**Transcribed page contents**
--

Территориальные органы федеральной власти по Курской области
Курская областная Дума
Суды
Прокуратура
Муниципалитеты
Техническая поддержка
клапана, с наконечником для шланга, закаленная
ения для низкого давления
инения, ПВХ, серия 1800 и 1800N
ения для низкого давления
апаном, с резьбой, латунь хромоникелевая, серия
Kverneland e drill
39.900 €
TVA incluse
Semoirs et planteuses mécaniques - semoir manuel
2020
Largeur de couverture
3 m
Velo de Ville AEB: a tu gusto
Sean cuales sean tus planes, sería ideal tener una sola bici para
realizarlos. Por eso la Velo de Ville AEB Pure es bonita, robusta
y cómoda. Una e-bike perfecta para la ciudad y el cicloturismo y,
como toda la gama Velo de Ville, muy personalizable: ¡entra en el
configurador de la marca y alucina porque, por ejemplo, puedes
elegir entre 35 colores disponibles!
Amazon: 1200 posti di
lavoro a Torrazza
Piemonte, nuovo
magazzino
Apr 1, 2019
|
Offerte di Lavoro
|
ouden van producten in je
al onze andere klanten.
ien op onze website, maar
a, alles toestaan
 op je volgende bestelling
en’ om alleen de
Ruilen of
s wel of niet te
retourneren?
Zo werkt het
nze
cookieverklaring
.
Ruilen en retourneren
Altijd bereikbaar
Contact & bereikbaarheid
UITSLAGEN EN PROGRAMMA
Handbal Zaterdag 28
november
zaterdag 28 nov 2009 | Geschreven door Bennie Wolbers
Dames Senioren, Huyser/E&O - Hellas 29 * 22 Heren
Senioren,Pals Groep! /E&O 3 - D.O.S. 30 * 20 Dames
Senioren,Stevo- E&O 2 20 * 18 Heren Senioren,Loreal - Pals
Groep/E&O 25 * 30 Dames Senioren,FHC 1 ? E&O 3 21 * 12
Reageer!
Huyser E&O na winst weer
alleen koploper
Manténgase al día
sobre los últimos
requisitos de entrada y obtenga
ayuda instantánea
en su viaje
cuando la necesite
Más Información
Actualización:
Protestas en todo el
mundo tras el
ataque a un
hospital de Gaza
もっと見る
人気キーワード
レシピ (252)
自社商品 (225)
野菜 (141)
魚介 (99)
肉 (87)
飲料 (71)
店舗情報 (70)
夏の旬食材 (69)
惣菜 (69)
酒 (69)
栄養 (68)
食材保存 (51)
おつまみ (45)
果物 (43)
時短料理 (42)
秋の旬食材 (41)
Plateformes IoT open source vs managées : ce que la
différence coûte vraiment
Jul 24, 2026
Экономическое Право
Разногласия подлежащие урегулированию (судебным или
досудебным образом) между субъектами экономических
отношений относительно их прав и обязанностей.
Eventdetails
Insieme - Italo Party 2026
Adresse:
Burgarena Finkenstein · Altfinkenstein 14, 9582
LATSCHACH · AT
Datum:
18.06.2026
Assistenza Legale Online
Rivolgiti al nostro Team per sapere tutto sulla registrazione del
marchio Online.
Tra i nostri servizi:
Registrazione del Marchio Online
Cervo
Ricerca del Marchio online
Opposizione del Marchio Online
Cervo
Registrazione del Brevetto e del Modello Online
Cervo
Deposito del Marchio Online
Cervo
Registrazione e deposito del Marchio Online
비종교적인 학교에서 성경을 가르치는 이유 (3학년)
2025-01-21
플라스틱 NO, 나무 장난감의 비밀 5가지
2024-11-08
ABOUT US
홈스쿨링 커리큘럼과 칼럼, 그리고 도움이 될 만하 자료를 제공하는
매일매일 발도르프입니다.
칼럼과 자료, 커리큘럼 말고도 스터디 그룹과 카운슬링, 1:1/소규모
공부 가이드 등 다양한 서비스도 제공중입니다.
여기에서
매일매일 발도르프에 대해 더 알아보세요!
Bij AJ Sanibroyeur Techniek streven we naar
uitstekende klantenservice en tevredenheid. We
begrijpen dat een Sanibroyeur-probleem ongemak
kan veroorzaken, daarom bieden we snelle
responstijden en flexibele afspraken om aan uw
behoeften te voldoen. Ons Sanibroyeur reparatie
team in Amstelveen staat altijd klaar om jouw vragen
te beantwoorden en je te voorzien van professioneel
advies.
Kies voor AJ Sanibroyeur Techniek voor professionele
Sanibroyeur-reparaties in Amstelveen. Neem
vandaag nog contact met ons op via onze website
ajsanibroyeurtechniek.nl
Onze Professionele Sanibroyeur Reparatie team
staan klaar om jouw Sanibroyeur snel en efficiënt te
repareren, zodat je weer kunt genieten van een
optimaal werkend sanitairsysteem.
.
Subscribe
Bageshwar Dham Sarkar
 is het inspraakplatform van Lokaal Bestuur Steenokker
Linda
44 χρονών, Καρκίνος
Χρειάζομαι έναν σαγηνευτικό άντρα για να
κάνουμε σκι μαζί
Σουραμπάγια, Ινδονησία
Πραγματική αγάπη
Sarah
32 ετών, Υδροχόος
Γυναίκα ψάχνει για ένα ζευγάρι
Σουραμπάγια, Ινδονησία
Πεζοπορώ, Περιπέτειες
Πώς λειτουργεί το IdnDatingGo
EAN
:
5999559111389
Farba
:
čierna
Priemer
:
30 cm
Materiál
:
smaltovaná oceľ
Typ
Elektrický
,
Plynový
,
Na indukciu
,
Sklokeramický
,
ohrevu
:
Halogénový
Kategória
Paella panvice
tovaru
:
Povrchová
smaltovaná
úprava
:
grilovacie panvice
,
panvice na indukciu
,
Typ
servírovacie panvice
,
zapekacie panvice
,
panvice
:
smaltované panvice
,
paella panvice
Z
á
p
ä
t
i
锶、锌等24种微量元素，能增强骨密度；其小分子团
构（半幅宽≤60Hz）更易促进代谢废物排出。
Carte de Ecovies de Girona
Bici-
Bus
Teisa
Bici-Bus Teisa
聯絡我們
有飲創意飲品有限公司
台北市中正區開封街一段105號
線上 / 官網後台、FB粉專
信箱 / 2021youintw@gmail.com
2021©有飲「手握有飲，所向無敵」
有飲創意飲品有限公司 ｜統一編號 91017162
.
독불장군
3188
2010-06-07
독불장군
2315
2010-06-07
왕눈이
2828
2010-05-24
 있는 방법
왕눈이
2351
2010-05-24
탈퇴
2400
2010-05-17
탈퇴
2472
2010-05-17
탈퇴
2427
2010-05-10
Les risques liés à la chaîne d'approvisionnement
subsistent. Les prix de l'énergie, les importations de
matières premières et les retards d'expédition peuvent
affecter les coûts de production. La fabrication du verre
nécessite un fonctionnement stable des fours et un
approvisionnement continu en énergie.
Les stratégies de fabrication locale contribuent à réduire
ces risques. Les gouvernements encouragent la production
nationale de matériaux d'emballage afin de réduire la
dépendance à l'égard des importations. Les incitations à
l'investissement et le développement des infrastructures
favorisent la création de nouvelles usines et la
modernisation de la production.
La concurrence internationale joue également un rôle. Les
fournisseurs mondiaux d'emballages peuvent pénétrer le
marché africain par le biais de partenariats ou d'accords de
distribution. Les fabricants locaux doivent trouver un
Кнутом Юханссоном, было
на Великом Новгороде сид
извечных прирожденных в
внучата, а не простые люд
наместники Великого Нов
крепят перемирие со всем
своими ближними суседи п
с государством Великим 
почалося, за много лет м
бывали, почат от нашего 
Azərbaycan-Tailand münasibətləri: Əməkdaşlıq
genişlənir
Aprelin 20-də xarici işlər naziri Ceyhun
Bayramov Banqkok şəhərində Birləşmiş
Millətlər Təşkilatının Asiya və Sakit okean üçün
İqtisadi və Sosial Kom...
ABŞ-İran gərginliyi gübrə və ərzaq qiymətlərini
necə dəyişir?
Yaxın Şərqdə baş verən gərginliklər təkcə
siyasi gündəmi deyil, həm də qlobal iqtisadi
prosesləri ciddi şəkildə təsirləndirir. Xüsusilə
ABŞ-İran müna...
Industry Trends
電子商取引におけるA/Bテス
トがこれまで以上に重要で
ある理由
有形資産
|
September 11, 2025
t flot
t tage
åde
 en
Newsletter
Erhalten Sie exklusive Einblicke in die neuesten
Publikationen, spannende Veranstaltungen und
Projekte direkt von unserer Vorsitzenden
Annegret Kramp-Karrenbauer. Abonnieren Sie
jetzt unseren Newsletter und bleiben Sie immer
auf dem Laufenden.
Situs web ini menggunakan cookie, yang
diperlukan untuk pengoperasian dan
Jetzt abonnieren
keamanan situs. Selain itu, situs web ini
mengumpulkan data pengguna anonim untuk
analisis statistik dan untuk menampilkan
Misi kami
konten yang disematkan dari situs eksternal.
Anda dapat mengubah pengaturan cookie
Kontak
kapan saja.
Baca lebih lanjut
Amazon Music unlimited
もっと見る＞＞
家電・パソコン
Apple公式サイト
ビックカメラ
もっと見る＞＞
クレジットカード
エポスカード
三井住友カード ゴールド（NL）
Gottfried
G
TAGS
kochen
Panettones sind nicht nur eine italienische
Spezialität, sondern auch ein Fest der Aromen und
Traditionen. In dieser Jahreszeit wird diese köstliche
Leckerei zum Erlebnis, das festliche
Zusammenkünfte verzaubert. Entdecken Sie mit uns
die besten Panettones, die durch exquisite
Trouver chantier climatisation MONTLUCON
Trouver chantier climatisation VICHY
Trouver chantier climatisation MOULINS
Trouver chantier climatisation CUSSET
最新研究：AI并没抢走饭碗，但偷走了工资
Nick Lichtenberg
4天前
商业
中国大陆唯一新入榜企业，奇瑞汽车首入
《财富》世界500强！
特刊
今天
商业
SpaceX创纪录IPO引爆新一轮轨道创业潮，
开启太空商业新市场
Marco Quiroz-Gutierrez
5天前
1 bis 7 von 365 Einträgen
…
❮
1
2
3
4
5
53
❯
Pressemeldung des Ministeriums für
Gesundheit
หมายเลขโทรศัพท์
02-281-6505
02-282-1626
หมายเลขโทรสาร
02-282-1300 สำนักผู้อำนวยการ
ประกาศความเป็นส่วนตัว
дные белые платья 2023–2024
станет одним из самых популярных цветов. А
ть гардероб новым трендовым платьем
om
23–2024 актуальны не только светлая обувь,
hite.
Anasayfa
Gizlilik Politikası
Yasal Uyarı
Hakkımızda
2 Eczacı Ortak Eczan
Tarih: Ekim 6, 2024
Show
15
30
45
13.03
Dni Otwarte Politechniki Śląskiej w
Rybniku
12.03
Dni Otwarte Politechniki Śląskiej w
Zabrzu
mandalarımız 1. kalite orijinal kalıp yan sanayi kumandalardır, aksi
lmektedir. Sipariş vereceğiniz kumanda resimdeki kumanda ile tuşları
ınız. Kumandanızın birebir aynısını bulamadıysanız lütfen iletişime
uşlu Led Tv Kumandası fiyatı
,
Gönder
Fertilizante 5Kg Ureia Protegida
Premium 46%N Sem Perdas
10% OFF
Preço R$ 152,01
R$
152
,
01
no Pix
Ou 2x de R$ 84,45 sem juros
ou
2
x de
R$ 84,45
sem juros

--

Quote every line verbatim from the beginning of the rows down to and including the line containing "инения, ПВХ, серия 1800 и 1800N".

**YOUR RESPONSE**
Территориальные органы федеральной власти по Курской области
Курская областная Дума
Суды
Прокуратура
Муниципалитеты
Техническая поддержка
клапана, с наконечником для шланга, закаленная
ения для низкого давления
инения, ПВХ, серия 1800 и 1800N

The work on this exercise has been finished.